# Relative speed of two cyclists starting from a junction of two roads making a right angle with a certain fixed velocities ratio

Two cyclists A and B starts from the junction of two roads making a right angle. The ratio of velocities $3:4$. Find the ratio of the rate at which two cyclists are separating with the velocity of A.
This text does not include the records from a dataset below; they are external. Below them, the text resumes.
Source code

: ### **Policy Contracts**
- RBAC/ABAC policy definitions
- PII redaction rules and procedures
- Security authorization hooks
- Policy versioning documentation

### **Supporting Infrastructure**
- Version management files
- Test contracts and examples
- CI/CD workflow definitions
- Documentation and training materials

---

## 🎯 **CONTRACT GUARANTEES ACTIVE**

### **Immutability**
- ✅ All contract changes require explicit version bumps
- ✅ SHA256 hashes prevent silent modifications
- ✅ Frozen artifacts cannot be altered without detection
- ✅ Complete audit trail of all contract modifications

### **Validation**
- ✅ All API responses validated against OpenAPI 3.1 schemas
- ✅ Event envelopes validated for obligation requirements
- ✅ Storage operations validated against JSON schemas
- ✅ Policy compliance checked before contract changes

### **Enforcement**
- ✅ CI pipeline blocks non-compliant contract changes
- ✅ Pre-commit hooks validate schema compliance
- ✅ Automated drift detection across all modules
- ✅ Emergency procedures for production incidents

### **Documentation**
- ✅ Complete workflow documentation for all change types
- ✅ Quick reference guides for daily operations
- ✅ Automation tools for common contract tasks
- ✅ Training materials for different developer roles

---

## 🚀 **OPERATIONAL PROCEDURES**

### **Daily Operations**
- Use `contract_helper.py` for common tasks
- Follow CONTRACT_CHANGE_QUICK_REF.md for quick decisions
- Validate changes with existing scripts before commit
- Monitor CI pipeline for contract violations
• What do you mean by "the ratio of the rate at which two cyclists are separating with the velocity of a". So is "a" defined or... Dec 30 '17 at 11:14
• @Macrophage I guess you are right. Maybe the a is a typo that crept in the book. Would removing the a clarify the problem? Dec 30 '17 at 12:34
• It's just wierd that the ratio of two cyclists' speeds is given, so I'm not sure what ratio the problem is asking us to look for. Dec 30 '17 at 12:38
• @Macrophage Does it make much sense now? Dec 30 '17 at 13:32
• Check it out. :P Dec 30 '17 at 15:15

Since the two cyclists have a $3:4$ ratio of velocities, we assume they are $3v, 4v$ correspondingly.
Then, the distance of cyclist A from the intersection is given by $d_1=3vt$. In the same way, the distance of cyclist B from the intersection is given by $d_2=4vt$. By Pythagorean's theorem we know the distance between the two cyclists is $d=\sqrt{d_1^2+d_2^2}=5vt$.
Thus, the rate at which two cyclists are separating can be found by taking derivative of $d$ with respect to time $t$. $\dfrac{d}{dt}5vt=5v$
Therefore, the ratio ratio of the rate at which two cyclists are separating with the velocity of A should be $\frac{5v}{3v}=\frac{5}{3}$. You got it!